Na części stacji paliw w Polsce w najbliższym tygodniu możliwe są dalsze spadki cen benzyny i oleju napędowego - wynika z prognoz analityków Biura Maklerskiego Reflex. Więcej możemy za to zapłacić za tankowanie autogazu.
BM Reflex podało, że na stacjach w Polsce za benzynę bezołowiową 95 płacimy średnio 4,46 zł za litr, bezołowiową 98 – 4,76 zł, olej napędowy– 4,35 zł, autogaz 2,01 zł. Jak zauważono, w skali tygodnia ceny benzyny i oleju napędowego spadły o 5-6 groszy na litrze, a autogazu o 3 grosze. Tym samym ceny wróciły do poziomu z sierpnia tego roku i wciąż pozostają na poziomie niższym niż przed rokiem.
Jak wskazał E-petrol, średnie ceny autogazu na stacjach utrzymują się na poziomie 1,99 zł/l od połowy lipca tego roku. Jednak zdaniem analityków w najbliższych dniach znalezienie stacji, gdzie będzie można zatankować autogaz za mniej niż 2 złote, będzie coraz trudniejsze. Z ich prognoz wynika, że w nadchodzącym tygodniu za litr błękitnego paliwa trzeba będzie zapłacić od 2,01 do 2,10 zł. Tankowanie benzyny 95-oktanowej będzie kosztować od 4,40 do 4,51 zł za litr, a diesla 4,27-4,38 zł.

:::

ZADANIA DO WYKONANIA:
- 1) Rozstrzygnij, czy poniższe stwierdzenia są zgodne z tekstem o cenach paliw: (a) w nadchodzącym tygodniu litr autogazu ma kosztować od 2,01 do 2,10 zł; (b) obecne ceny benzyny i oleju napędowego przewyższają ubiegłoroczne; (c) w ciągu tygodnia autogaz potaniał o 5-6 groszy na litrze. Każdą odpowiedź (tak lub nie) poprzyj dosłownym cytatem z tekstu.
- 2) Dopisz dalszy ciąg tekstu o prognozach cen paliw, zaczynając po jego ostatnim zdaniu.

Dane wyodrębnione ze zbioru:
:::

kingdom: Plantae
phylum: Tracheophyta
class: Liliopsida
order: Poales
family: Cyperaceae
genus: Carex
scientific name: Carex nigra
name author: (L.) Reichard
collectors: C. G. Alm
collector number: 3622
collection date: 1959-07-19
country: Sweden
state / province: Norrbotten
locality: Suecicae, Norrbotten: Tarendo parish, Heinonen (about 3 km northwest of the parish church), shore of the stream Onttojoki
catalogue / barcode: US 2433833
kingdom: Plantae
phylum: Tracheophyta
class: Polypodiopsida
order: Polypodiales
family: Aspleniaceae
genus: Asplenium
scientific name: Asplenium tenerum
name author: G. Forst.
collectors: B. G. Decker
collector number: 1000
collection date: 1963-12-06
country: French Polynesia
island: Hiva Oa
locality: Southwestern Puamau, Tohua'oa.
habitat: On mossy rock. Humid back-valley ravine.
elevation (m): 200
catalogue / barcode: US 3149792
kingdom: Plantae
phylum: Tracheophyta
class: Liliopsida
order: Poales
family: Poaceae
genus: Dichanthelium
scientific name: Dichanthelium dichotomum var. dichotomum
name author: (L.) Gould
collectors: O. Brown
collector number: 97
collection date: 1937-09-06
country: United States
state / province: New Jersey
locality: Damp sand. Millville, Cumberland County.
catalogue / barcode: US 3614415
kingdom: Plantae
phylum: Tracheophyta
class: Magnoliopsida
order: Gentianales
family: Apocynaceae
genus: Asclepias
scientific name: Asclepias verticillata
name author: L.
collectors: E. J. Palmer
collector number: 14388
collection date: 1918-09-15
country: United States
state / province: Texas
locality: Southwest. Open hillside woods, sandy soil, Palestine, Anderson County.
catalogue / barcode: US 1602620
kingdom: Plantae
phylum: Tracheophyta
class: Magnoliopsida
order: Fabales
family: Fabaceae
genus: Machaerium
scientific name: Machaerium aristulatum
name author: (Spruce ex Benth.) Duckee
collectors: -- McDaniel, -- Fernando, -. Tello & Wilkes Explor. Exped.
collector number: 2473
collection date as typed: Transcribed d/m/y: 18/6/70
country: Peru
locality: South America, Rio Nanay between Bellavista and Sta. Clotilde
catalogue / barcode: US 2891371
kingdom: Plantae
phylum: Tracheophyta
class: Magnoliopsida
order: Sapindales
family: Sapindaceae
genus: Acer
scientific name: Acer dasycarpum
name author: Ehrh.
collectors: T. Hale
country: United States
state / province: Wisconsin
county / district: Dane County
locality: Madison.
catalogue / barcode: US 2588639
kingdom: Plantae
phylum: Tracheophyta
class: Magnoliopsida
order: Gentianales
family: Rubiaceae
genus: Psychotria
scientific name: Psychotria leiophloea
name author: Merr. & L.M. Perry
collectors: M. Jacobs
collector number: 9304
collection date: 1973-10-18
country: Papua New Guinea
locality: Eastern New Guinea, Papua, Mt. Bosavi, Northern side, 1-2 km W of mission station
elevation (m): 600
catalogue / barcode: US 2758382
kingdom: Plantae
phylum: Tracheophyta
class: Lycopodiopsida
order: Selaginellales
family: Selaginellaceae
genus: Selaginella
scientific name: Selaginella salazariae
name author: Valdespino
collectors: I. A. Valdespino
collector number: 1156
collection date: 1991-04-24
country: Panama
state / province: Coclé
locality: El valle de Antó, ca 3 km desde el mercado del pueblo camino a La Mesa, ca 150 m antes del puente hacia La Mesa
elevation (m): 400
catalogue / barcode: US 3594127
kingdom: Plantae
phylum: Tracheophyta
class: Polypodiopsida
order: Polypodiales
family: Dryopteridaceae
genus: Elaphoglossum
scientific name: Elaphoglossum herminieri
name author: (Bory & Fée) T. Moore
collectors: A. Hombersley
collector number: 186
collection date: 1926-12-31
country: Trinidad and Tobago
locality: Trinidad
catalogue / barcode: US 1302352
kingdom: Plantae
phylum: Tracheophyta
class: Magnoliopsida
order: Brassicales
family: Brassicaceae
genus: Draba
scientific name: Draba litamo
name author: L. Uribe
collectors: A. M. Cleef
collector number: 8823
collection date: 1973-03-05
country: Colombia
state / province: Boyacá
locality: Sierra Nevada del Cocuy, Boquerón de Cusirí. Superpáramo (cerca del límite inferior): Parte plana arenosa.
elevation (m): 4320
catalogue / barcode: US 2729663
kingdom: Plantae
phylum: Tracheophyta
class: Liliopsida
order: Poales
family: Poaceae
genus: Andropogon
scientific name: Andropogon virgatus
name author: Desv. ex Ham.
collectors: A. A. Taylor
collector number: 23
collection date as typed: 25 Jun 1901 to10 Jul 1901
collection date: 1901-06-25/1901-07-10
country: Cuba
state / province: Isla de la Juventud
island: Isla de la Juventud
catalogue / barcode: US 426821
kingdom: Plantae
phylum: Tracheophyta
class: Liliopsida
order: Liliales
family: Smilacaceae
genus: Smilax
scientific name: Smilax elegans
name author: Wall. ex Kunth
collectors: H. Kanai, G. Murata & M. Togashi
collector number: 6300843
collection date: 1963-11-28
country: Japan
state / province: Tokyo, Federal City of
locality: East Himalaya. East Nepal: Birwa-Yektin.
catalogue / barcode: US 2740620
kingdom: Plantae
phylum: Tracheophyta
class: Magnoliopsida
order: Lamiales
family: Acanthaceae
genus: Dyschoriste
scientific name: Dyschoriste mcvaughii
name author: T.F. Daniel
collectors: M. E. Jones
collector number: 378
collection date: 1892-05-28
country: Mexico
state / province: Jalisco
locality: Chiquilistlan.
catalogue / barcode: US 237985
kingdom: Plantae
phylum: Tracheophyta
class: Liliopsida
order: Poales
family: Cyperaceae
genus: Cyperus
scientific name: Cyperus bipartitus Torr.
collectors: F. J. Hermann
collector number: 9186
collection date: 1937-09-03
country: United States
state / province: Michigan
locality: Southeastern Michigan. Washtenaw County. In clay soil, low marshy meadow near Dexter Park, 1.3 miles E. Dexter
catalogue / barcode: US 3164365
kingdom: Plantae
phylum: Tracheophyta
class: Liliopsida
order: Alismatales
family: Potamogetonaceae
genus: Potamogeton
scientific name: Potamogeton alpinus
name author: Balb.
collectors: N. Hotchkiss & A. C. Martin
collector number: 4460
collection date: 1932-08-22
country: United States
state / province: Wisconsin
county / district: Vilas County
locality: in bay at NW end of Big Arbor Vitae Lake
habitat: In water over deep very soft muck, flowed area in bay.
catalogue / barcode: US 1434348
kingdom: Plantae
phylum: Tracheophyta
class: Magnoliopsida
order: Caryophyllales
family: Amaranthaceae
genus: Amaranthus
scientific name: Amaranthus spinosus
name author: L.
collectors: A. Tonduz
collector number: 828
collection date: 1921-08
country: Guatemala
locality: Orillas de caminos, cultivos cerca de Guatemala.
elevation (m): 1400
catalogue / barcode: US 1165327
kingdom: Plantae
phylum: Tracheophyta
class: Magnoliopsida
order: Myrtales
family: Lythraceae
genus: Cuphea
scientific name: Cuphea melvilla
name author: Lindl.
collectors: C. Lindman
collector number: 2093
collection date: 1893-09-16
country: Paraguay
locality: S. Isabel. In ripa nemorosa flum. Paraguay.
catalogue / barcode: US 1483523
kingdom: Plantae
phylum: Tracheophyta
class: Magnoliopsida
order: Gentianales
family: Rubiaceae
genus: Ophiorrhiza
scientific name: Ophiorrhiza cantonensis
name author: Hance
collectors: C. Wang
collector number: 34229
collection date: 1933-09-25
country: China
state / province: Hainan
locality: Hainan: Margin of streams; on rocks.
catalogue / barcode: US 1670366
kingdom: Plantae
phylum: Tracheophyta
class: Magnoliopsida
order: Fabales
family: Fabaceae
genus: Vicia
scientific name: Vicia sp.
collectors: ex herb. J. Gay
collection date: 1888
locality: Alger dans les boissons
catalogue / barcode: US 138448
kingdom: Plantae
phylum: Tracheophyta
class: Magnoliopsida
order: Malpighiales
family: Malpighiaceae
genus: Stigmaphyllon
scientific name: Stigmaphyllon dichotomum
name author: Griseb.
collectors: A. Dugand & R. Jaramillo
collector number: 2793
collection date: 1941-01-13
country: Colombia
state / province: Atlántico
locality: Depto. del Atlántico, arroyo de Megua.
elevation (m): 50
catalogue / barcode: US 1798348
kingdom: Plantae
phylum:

:::

ODPOWIEDZI DO ĆWICZEŃ:
- 1)
(a) Tak – „w nadchodzącym tygodniu za litr błękitnego paliwa trzeba będzie zapłacić od 2,01 do 2,10 zł”.
(b) Nie – „wciąż pozostają na poziomie niższym niż przed rokiem”.
(c) Nie – „a autogazu o 3 grosze”.

- 2)
Wahania cen na rynku ropy są w dużym stopniu kompensowane zmianami kursu dolara i stabilizują poziom cen hurtowych - wskazali analitycy BM Reflex. Ich zdaniem należy się spodziewać, że w kolejnym tygodniu na części stacji odnotujemy spadki, ale średnio w kraju obniżki będą coraz mniejsze.
Koronawirus a rynek naftowy
E-petrol zwrócił uwagę, że w mijającym tygodniu nie brakowało wydarzeń, które mogły działać stymulująco na rynek naftowy i częściowo przynajmniej równoważyć wpływ koronawirusa, odpowiadającego za problemy z popytem na paliwa i kłopoty głównych gospodarek globu.
"Chodzi tu przede wszystkim o norweski strajk pracowników sektora wydobywczego, a także o huragan Delta, który lada chwila uderzyć może w wybrzeże Zatoki Meksykańskiej. Za czynnik pośrednio wspierający wzrosty można także uznać poprawę sytuacji zdrowotnej prezydenta USA Donalda Trumpa po leczeniu z powodu koronawirusa, co emocjonowało rynki w minionym tygodniu" - czytamy.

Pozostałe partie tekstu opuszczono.